Texto: Vitor Ilis
A Defensoria Pública de Mato Grosso do Sul obteve a substituição da prisão preventiva por prisão domiciliar para uma mulher indígena de Porto Murtinho, acusada de homicídio contra o cônjuge. O pedido fundamenta-se na existência de filhos menores de idade dependentes dos cuidados maternos e em evidências de que o ato ocorreu sob o amparo da legítima defesa, após a assistida sofrer agressões físicas severas em ambiente doméstico.
O caso ocorreu na Aldeia São João, no município de Porto Murtinho. A mulher recebeu voz de prisão em flagrante no início de maio de 2026 e teve a custódia convertida em preventiva durante audiência realizada logo após o ato. Diante disso, a Defensoria Pública ingressou com o pedido de revogação da medida ou concessão do regime domiciliar, com a indicação de novo endereço residencial para garantir a segurança da assistida e evitar conflitos locais.
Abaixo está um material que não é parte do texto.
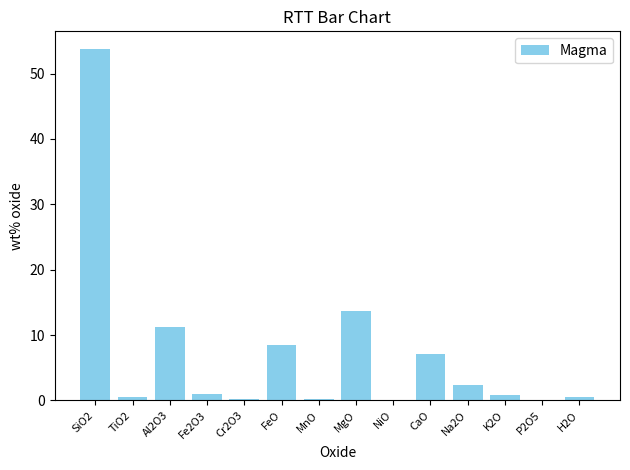

What is the average value?

7.1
Laudos periciais de exame de corpo de delito anexados ao processo comprovaram lesões corporais na face da assistida, compatíveis com a dinâmica de defesa apresentada por ela. Testemunhas também relataram um histórico de agressões físicas e verbais habituais praticadas pela vítima contra a mulher, muitas delas na presença dos filhos do casal.
O defensor público responsável pela ação, Diogo Alexandre de Freitas, ressaltou a necessidade de reavaliação do confinamento com base nas circunstâncias de vulnerabilidade e gênero:
“A análise dos elementos informativos revela um cenário fático de violência de gênero severo e rotineiro. Os indícios demonstram que a assistida agiu sob o amparo da legítima defesa, com o uso dos meios disponíveis para cessar uma agressão atual e injusta contra sua integridade física.”
Com a análise dos argumentos institucionais, o Poder Judiciário acolheu o requerimento defensivo. A decisão determinou a soltura da assistida para o cumprimento da prisão domiciliar, com o compromisso de fixação de residência em endereço alternativo no município de Bonito.